The head-and-shoulders (H&S) top is one of the best-known patterns in technical analysis. This pattern was first written about in 1930 by a financial editor at Forbes magazine that described how the H&S forms and how it can be traded.
Many readers are familiar with the H&S pattern. On a price chart, there will be three peaks in price at the end of the uptrend, with the center peak (the head) being higher than the other two. The peaks on the sides (the shoulders) should be about equal in height.
Connecting the bottom of the peaks gives us the neckline, and breaking the neckline is the sell signal. Real H&S patterns rarely resemble the precise line diagrams seen in books, and the chart below shows one that occurred in real market conditions. The shoulders are nearly, but not quite, the same height.
The problem with charts is that their interpretation is subjective. Many traders find an H&S in almost every chart they look at because some traders tend to see what they want to see.
Because traders see what they want to see, results vary. Some may find success looking at charts while others will suffer losses.
For example, an MIT professor explained that an H&S pattern is a date series where "the magnitudes and decay pattern of the first twelve autocorrelations and the statistical significance of the Box-Pierce Q-statistic suggest the presence of a high-frequency predictable component in stock returns."
This definition isn't practical for most traders to use because most of us don't know what all those words mean. However, by using definitions like that, objective studies can be done to determine if the pattern works.
The first study on the H&S pattern was done by economists at the Federal Reserve Bank of New York. The researchers wrote:
"Though such visual, nonlinear chart patterns are applied frequently by technical analysts, our paper is one of the first to evaluate the predictive power of such patterns... We identify head-and-shoulders patterns using an objective, computer-implemented algorithm."
The results show "profits would have been both statistically and economically significant."

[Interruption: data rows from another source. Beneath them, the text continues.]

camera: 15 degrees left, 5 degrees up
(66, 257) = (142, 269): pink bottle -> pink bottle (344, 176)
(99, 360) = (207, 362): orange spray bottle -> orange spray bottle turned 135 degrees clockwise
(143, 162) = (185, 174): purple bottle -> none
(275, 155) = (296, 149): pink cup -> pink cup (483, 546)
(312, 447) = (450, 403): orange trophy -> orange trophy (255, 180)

Studies like this show us that old ideas can be valuable in the market when those ideas are defined precisely and followed with a disciplined approach.
Another old idea in the markets is to buy stocks that go up. During the Great Depression, the entertainer Will Rogers supposedly told his audience, "The way to make money in the stock market is to buy a stock. Then, when it goes up, sell it. If it's not going to go up, don't buy it!"
Rogers was being funny, but we have found similar advice in other books and realized that we can actually follow that advice. Relative strength (RS) is a tool that allows us to find stocks that are going up.
The way to make money is to buy stocks with high RS and sell them when the RS turns down. RS can be precisely defined, programmed and tested. It can also be applied in real time to make buy and sell decisions.
Using this indicator, you could have captured a large gain in Best Buy (NYSE: BBY), one of the biggest winners among stocks in the S&P 500 index in 2013.
In this case, the buy signal would be given after the stock starts moving up and the sell signal comes after the decline stalls.
We have found that successful trades like this can be found by using a disciplined approach to trading. The H&S pattern can be traded using only charts, but many traders would be better served by defining the pattern in a software package to help avoid buying and selling based on what they think they see.
The same is true for any trading tool. Some of the best ideas for traders have worked for decades. Those tools can now be applied consistently and objectively with automated processes that should increase profits.